Dans les fictions brèves de Samuel Beckett, lumière et obscurité alternent et déterminent l'expérience des personnages. Tandis que ces derniers se trouvent souvent condamnés à l'obscurité, ce qu'ils parviennent à voir prend la forme d'une image lisse et stéréotypée, voire inhumaine et mortifiée.
Ce partage peut se comprendre comme une conséquence du trait qui structure ces textes sur le plan de l'écriture : une dissociation entre les dimensions de voir et dire qui se décline suivant les  deux propositions suivantes :
- d'un énoncé achevé, dont la ponctuation finale vient confirmer le sens, on affirme voir ce qu'il veut dire ;
- d'une phrase qui ne parvient pas à l'achèvement, qui est pur dire, on déclare qu'elle est obscure : on ne voit pas ce qu'elle signifie.
Une démarche orientée par le principe de vraisemblance nouerait ces propositions antithétiques ensemble au moyen d'une dialectique. Mais l'écriture fictionnelle de Beckett suit le chemin inverse, en consacrant leur divorce.

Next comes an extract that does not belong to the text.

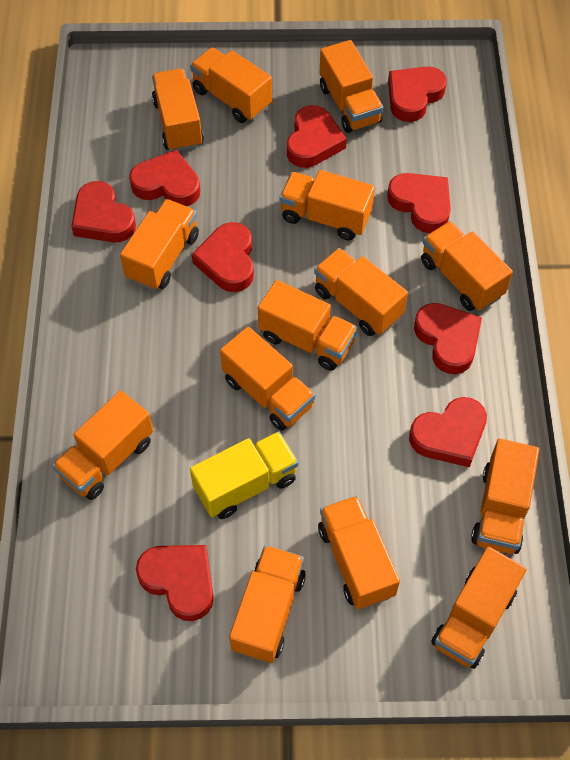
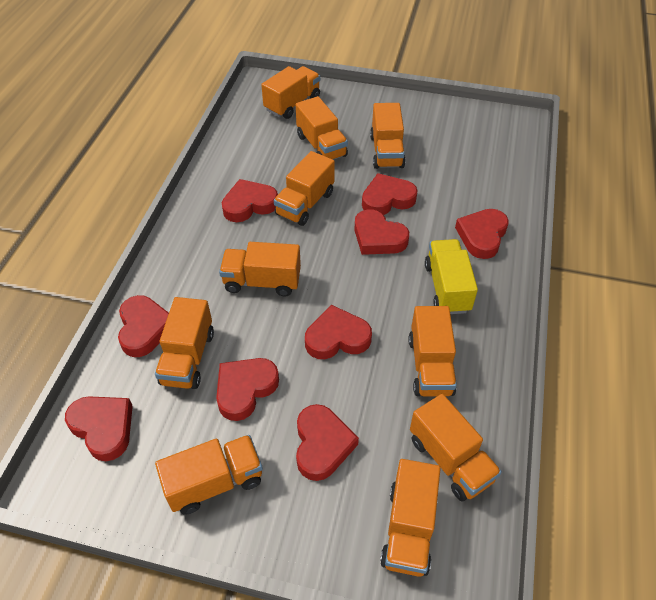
orange truck: [52,390,153,500] [120,199,199,290] [152,68,204,151] [190,48,272,123] [220,327,315,431] [229,545,306,663] [258,280,358,371] [279,170,375,241] [314,248,408,336] [318,496,400,609] [320,40,383,133] [421,221,513,311] [431,547,527,669] [471,439,539,554] = 14 -> [155,297,214,389] [155,435,263,515] [219,242,301,297] [261,66,320,119] [274,151,335,226] [295,96,348,160] [370,103,406,169] [380,459,441,577] [409,306,457,396] [410,394,502,502] = 10

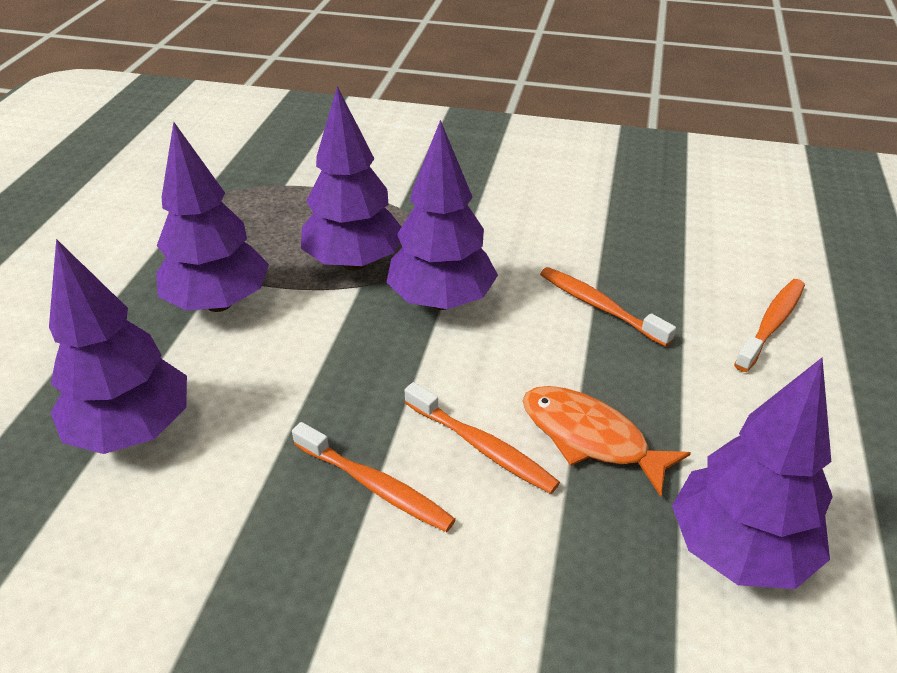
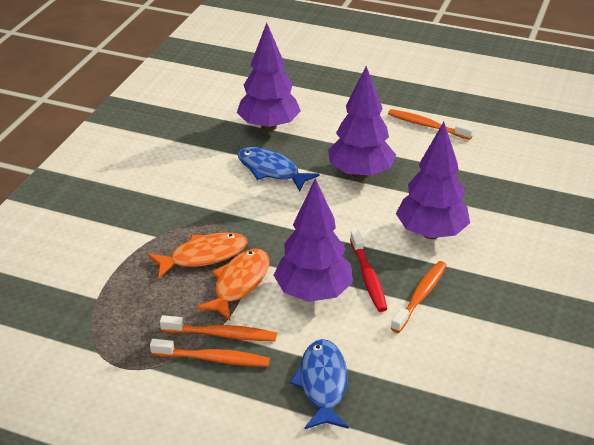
blue fish: none = 0 -> [237,147,320,191] [290,339,349,429] = 2
orange fish: [523,386,691,497] = 1 -> [148,232,247,278] [196,249,269,320] = 2
purple tree: [49,239,187,454] [156,122,269,312] [301,86,401,271] [386,120,498,310] [672,358,833,589] = 5 -> [237,23,301,131] [274,178,353,302] [328,66,396,179] [396,122,470,239] = 4
red toothbrush: none = 0 -> [350,230,387,312] = 1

Toutefois, l'impossibilité de réconcilier ces deux registres témoigne de la fonction qu'ils conservent : celle de pallier la présence agissante d'un Vide innommable. L'œuvre de création, chez Beckett, est chargée de donner forme à cette dimension d'impossible, à la rendre enfin visible comme ce que l'auteur nomme l'« objet pur ».